··· 本文抜粋 ···
世界の主要国・地域が半導体サプライチェーン(供給網)の整備を急ぎ、特に工場の誘致競争が目立っている。確かに工場は供給網の重要な一部だ。しかし、その顧客に当たるファブレス(工場無し)メーカーが米国に続いて中華圏で成長している事実を把握しておかなければ、振興策の方向を誤る恐れがある。

米調査会社ICインサイツは2020年の世界の半導体の販売シェアを本社所在地・業態別でまとめている。所在地別では55%を占める米国は別格として、アジア勢は韓国(21%)、台湾(7%)、日本(6%)、中国(5%)と続く。

業態別では韓国と日本が似ており、半導体チップの回路設計と製造を1社で完結させる総合メーカーの比率が高い。しかし、回路設計に専念し、チップ製造は外部に委託するファブレスの世界シェアは日韓とも1%にとどまっている。

世界の半導体産業では21世紀に入り、米シリコンバレーが起源とされるファブレスと、製造専業の「ファウンドリー」の水平分業が進んだ。ファウンドリーは主に中華圏に立地し、台湾積体電路製造(TSMC)が代表格となっている。
··· 演習データ ···
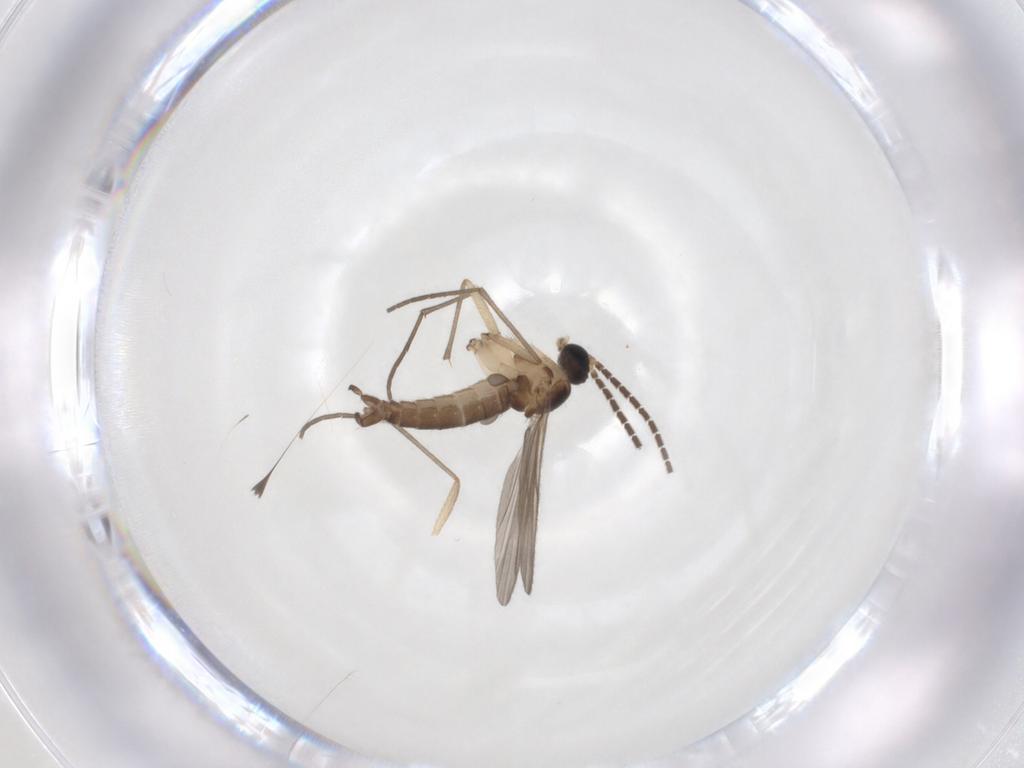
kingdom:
···
演習課題 ->
[1] 半導体に関する本文抜粋によると、ICインサイツがまとめた2020年の販売シェアで、ファブレスの世界シェアは日本と韓国でそれぞれ何%でしたか。
[2] 半導体に関する本文抜粋を、最後の文の後から書き継いでください。

各項目の解答 ->
[1] 日本、韓国ともに1%です。

[2]
一方で見落としがちなのは、中華圏でもファブレスが成長していることだ。台湾は聯発科技(メディアテック)を擁し、20年の世界のファブレス市場ではシェア18%と米国(64%)に次ぐ2位。中国では華為技術(ファーウェイ)系の海思半導体(ハイシリコン)や紫光集団系の紫光展鋭(UNISOC)が育ち、シェアは15%に達した。

「半導体の微細加工技術はファブレスによる需要がけん引している点に注意すべきだ」。機械振興協会経済研究所の井上弘基首席研究員はこう指摘する。

ICインサイツによると、世界の半導体販売に占めるファブレス比率は32.8%(20年)。ただ、スマートフォンのCPU(中央演算処理装置)など最先端チップは大半をファブレスが設計し、需要から微細加工技術をけん引している。

韓国はサムスン電子が最先端チップの需要家として君臨しており、アジアの中では現在、日本だけがけん引役の見当たらない状態となっている。井上氏は「工場の誘致に偏った半導体振興策はバランスを欠いている」と訴える。

TSMCが建設する熊本県の工場は画像センサーの補助チップが主な生産品目とみられ、最先端の加工技術を導入しないのは経営判断として合理的だ。日本はファブレスなど最先端チップの需要家の育成に目を向けねば、アジア勢との差は縮まらないのではないか。